"""

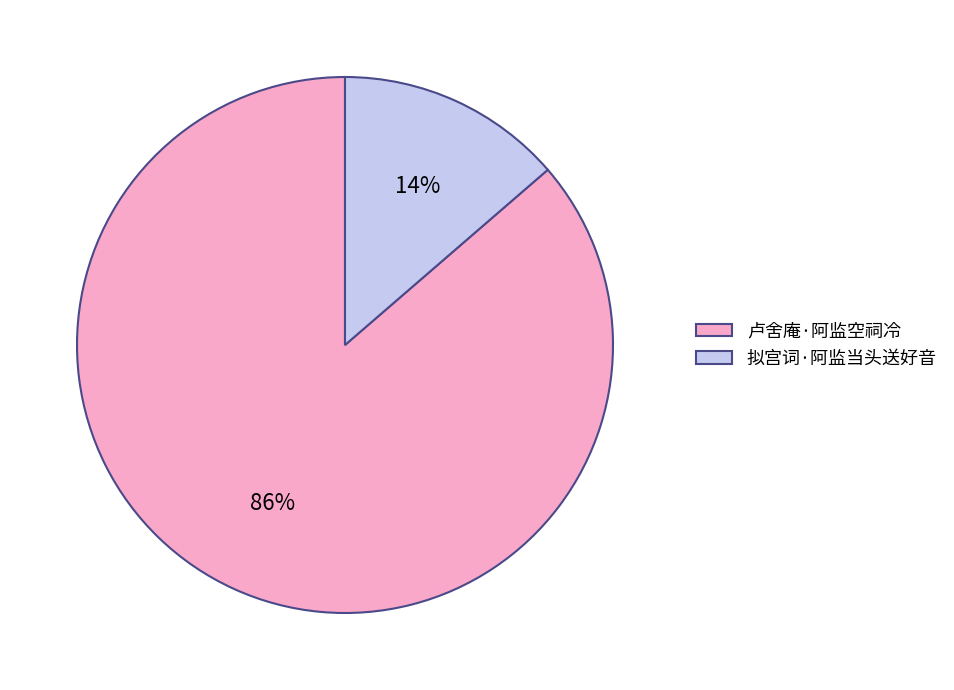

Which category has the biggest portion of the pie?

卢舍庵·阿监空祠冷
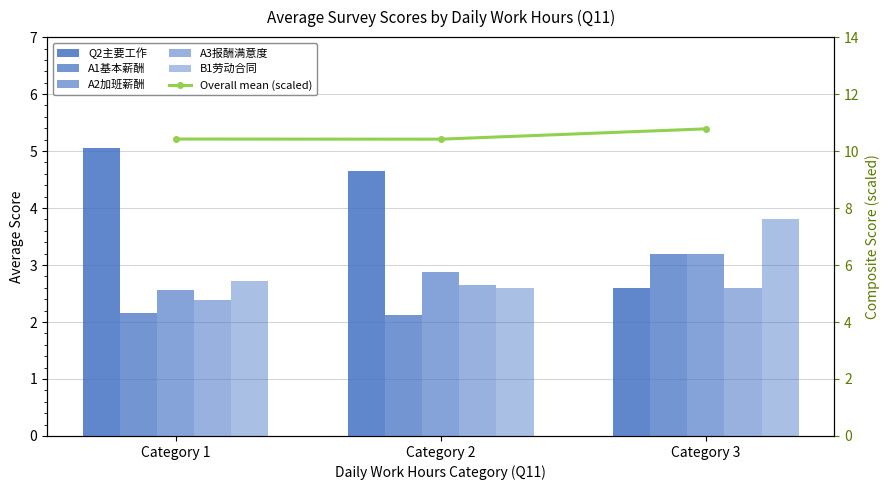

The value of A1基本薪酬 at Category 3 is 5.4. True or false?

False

"""
"""

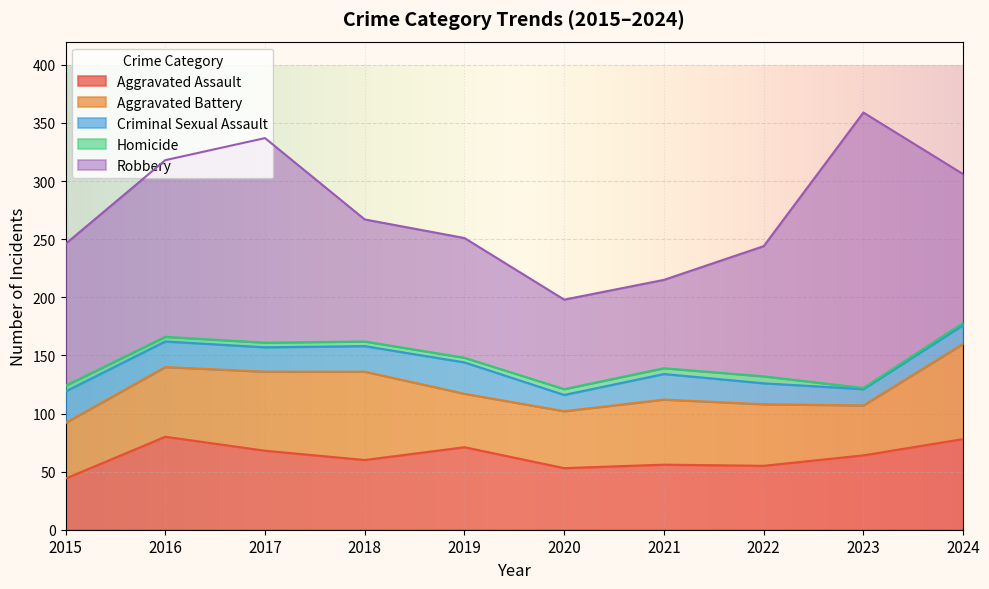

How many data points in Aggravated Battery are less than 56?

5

"""

| What you will do |
Write out the records starting at the line containing "Which category has" and ending at the line containing "The value of", with both of those lines included. Leave the pictures out.

| Solved exercise |
Which category has the biggest portion of the pie?

卢舍庵·阿监空祠冷

The value of A1基本薪酬 at Category 3 is 5.4. True or false?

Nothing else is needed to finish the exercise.